[Opening Provided records section]

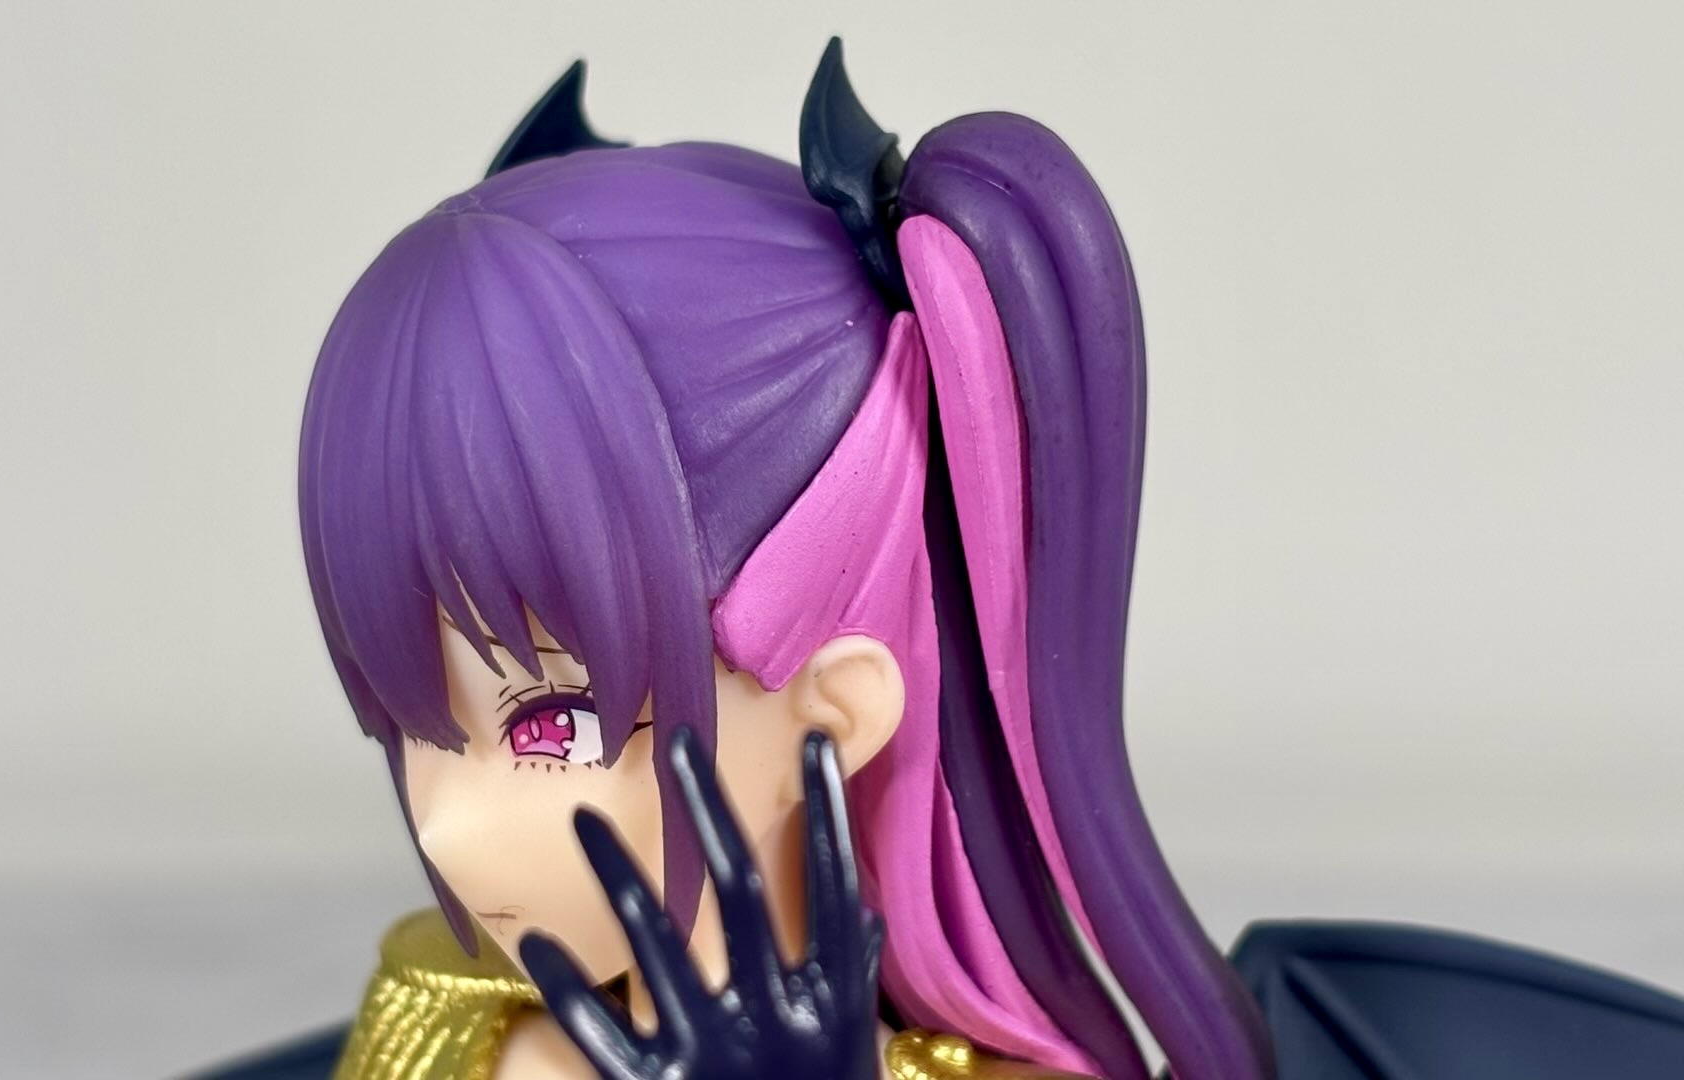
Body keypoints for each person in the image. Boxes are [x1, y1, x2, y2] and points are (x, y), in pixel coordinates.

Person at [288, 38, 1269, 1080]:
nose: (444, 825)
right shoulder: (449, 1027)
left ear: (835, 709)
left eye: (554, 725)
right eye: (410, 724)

[Closing Provided records section]
[Opening Provided records section]

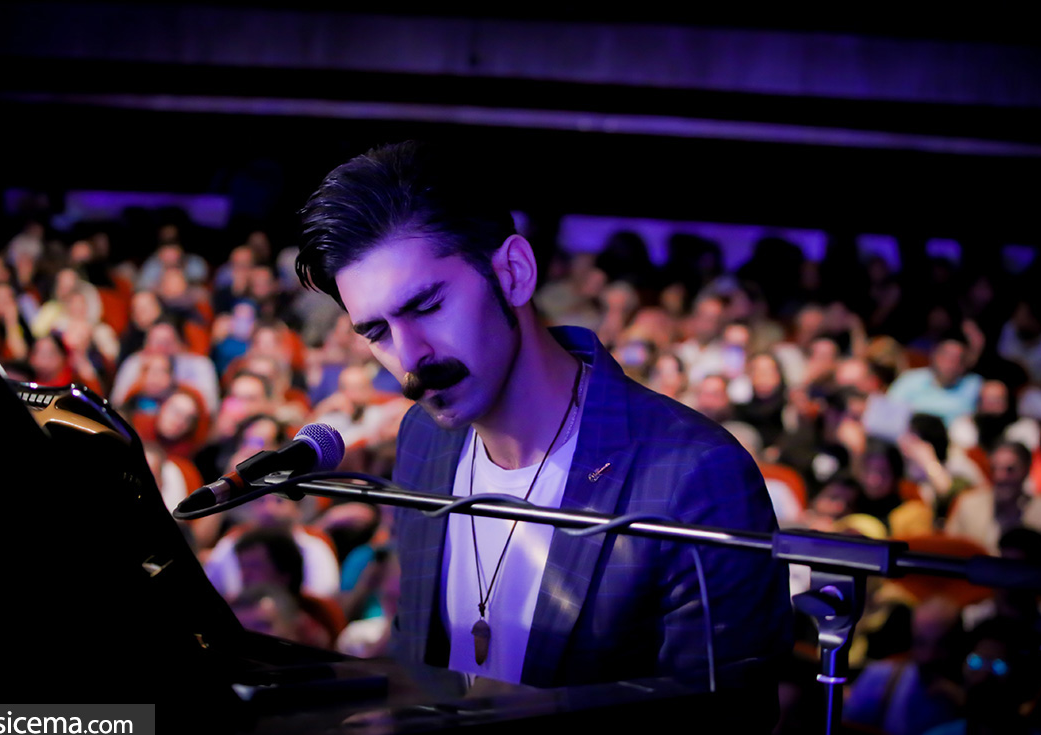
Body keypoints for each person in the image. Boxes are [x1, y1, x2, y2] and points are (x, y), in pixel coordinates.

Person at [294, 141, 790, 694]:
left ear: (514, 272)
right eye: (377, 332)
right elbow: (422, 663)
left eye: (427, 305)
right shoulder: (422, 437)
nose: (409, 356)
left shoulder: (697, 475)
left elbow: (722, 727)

[Closing Provided records section]

Work order. Your answer must be a single number: the count of lines in the data that contain the string "right".

Worked solution. 5